We keep postmortems lightweight and consistent. A two-page write-up that leads to real changes beats a ten-page novel nobody finishes. We also track follow-ups like real work—because they are real work. If we don’t schedule them, we’re just collecting regrets.
One practice we’ve found useful: tag follow-ups as either “reduce likelihood” or “reduce blast radius.” Both matter. It’s not always possible to prevent a class of failure, but we can often make it less damaging.
If you want a canonical reference, Google’s postmortem culture write-up is worth reading: https://sre.google/sre-book/postmortem-culture/
Automate the Toil (So We Can Stay Sane)
Toil is the kind of work that’s repetitive, manual, and doesn’t get better the more we do it. sre isn’t about heroics; it’s about removing the need for heroics. That means we aggressively automate toil: repetitive deploy steps, manual log gathering, hand-built dashboards, and “SSH and poke around” routines.

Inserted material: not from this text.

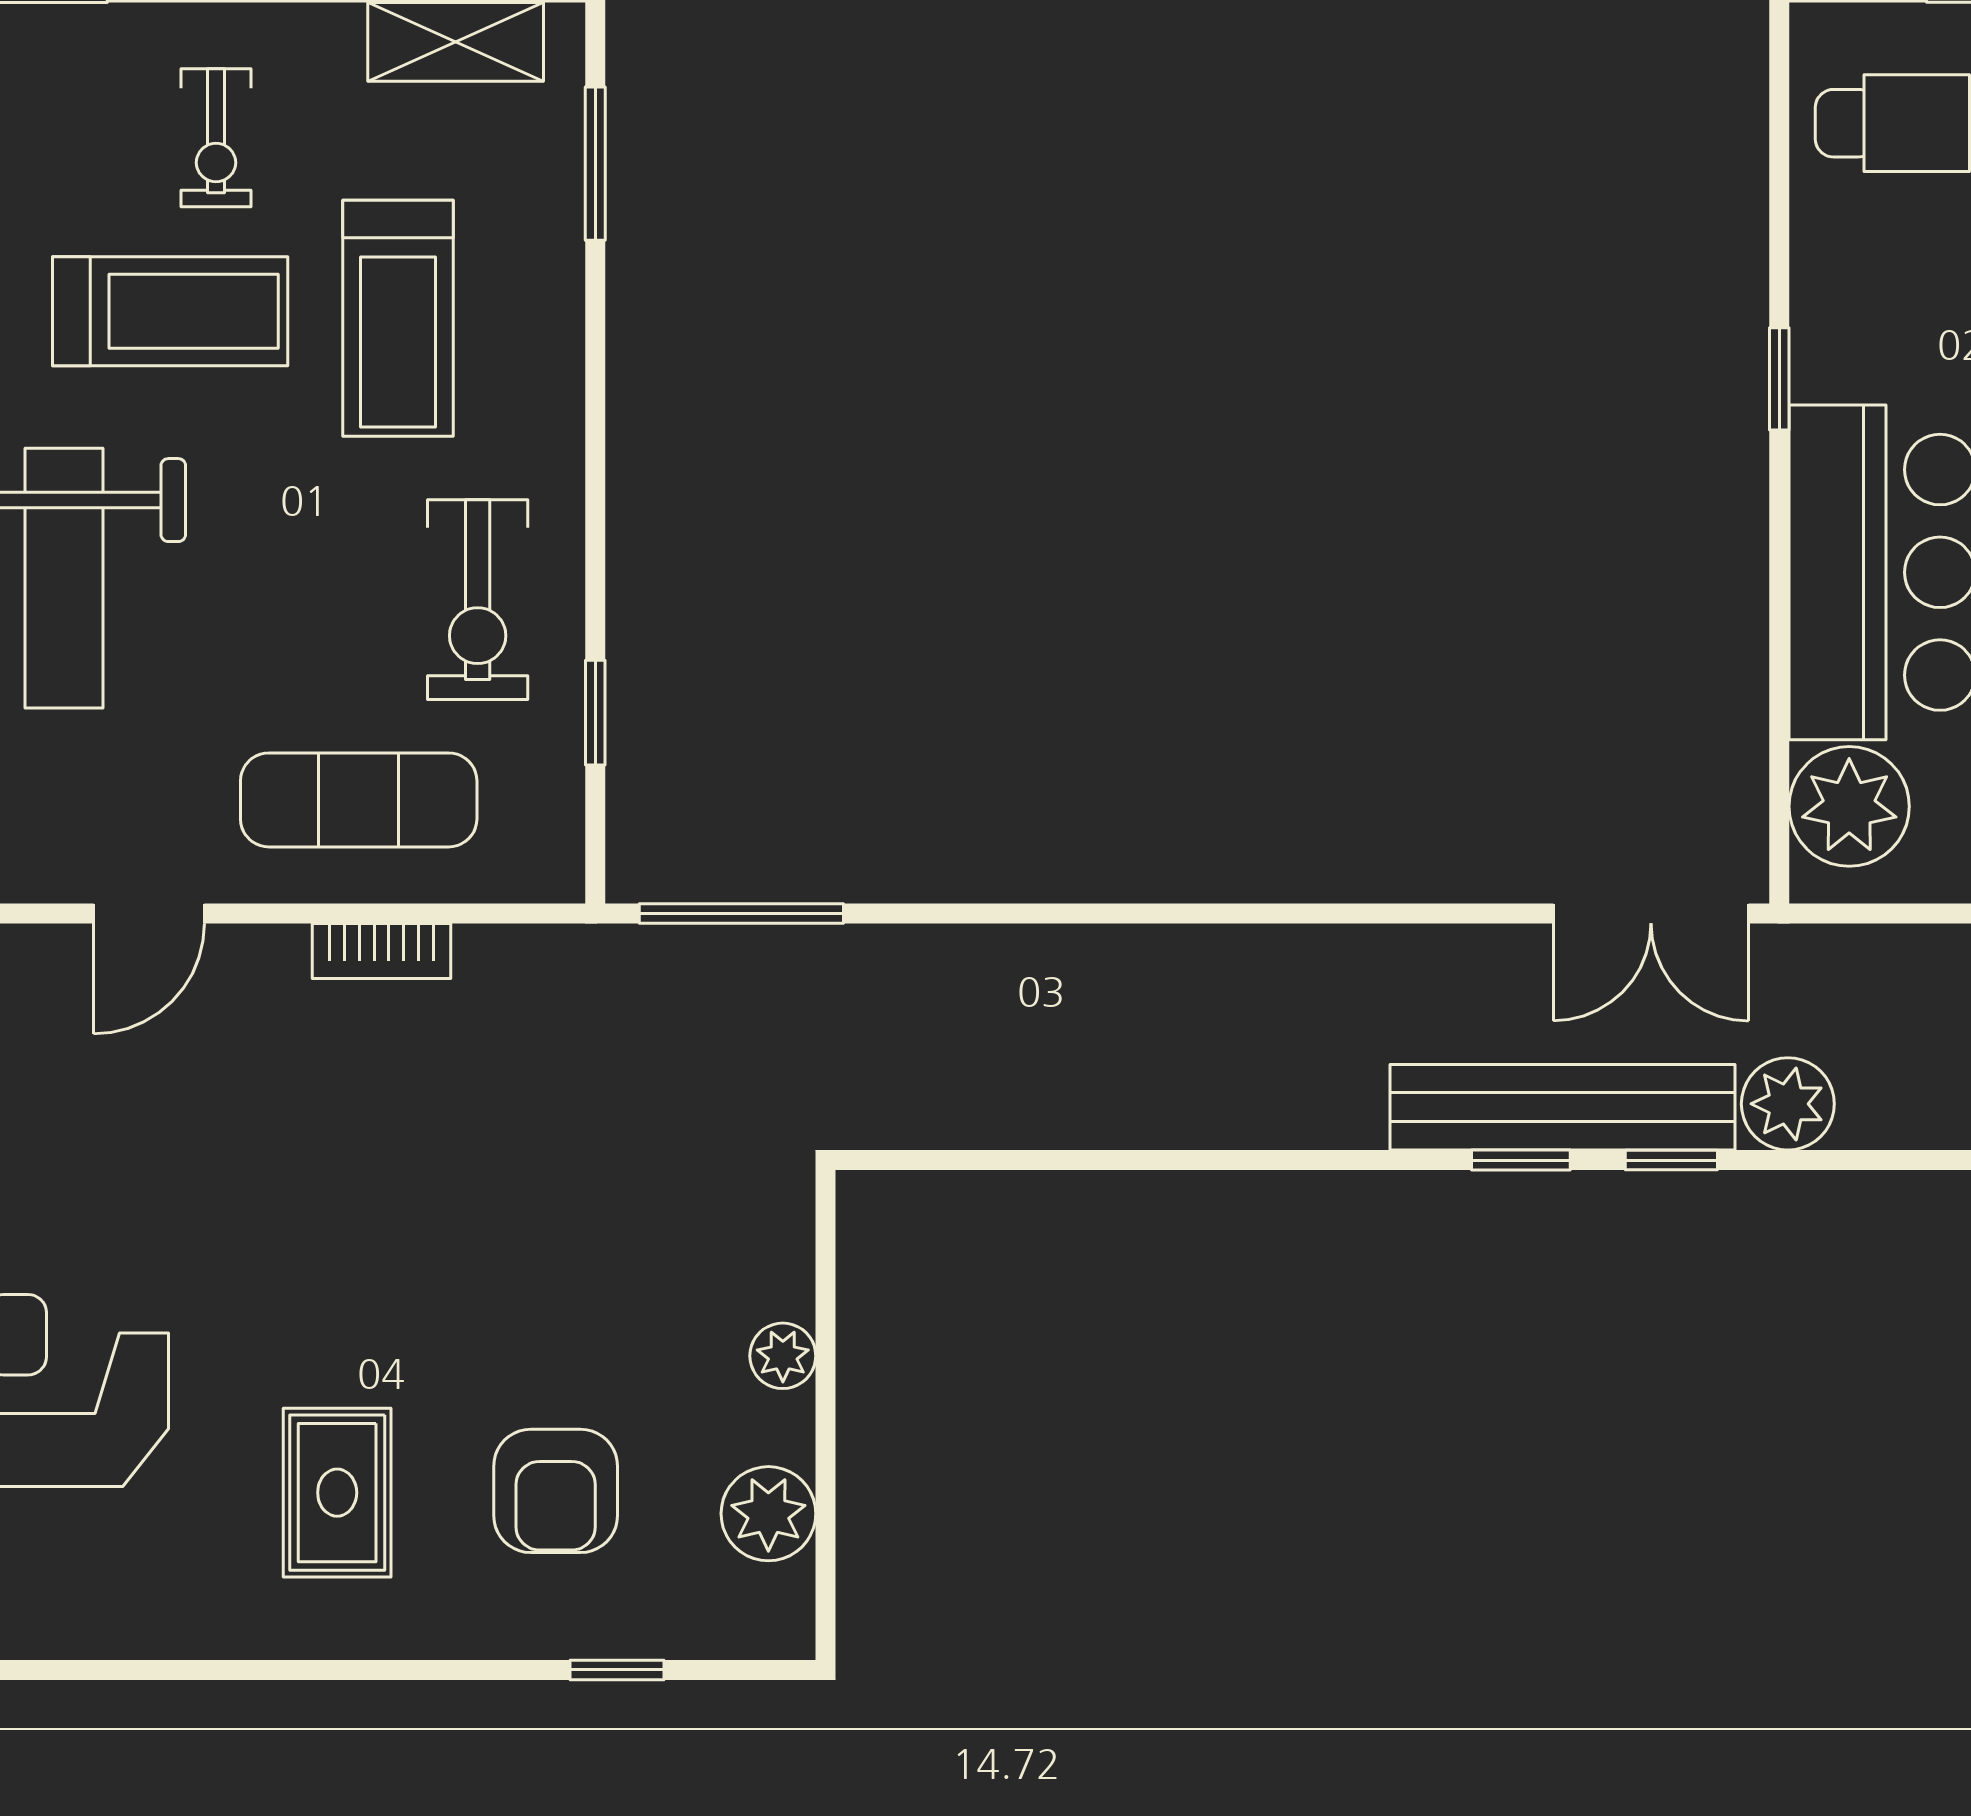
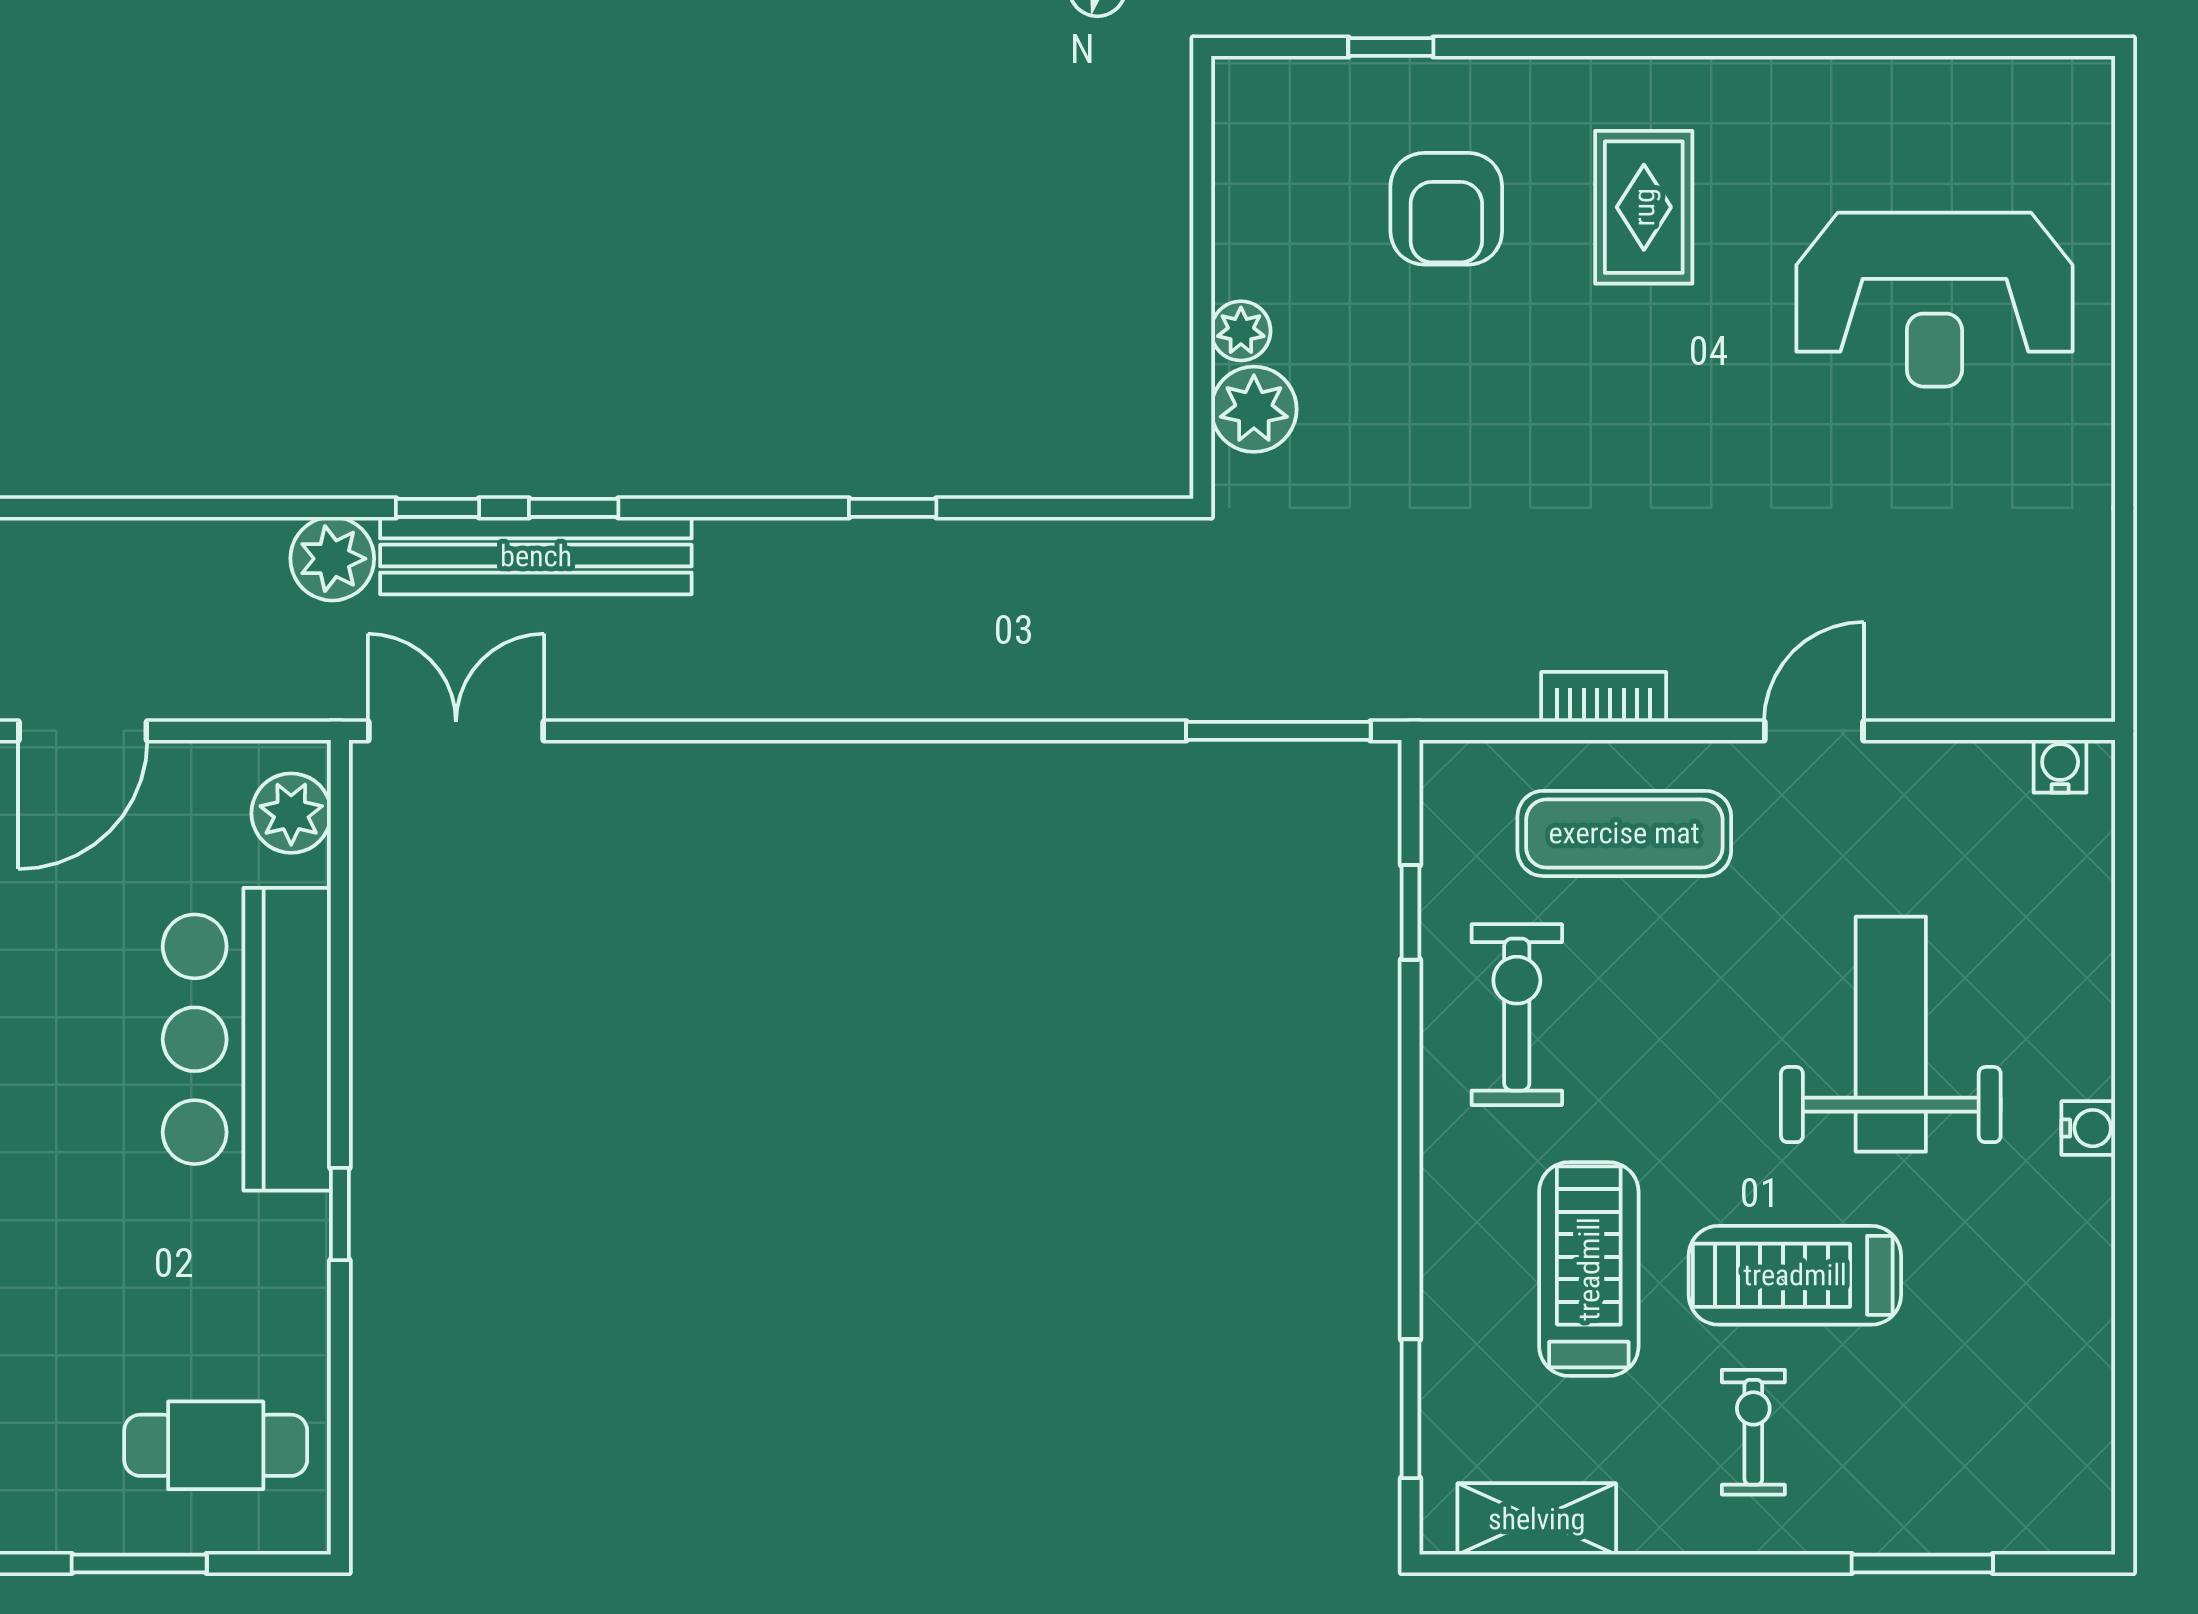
plant: (1849, 806) -> (291, 813), width x0.73, depth x0.73
window: (1168, 1160) -> (893, 508), added
armchair: (556, 1491) -> (1446, 209), turned 180
plant: (768, 1514) -> (1254, 409), moved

We start by tracking toil openly. In retros or weekly ops reviews, we ask: what work did we do that we never want to do again? Then we pick the top candidate and automate it. Not everything needs a big platform rewrite. Sometimes a small script, a CI job, or a Terraform module is enough to retire a recurring annoyance.
We also invest in self-service. If developers can provision a staging environment, view service dashboards, and roll back safely without begging for access, we reduce handoffs and delays. That’s good for delivery and good for reliability, because fewer manual steps means fewer mistakes.
A subtle but important habit: automation must be owned. Scripts that “someone wrote once” tend to rot. We treat automation like any other code: reviewed, tested, versioned, and documented.
Finally, we keep an eye on operational load. If on-call is constantly busy, we’re probably underinvesting in reliability work. Error budgets should help justify that investment. If the budget is consistently low, it’s a signal: we need to fix the system, not just get better at suffering.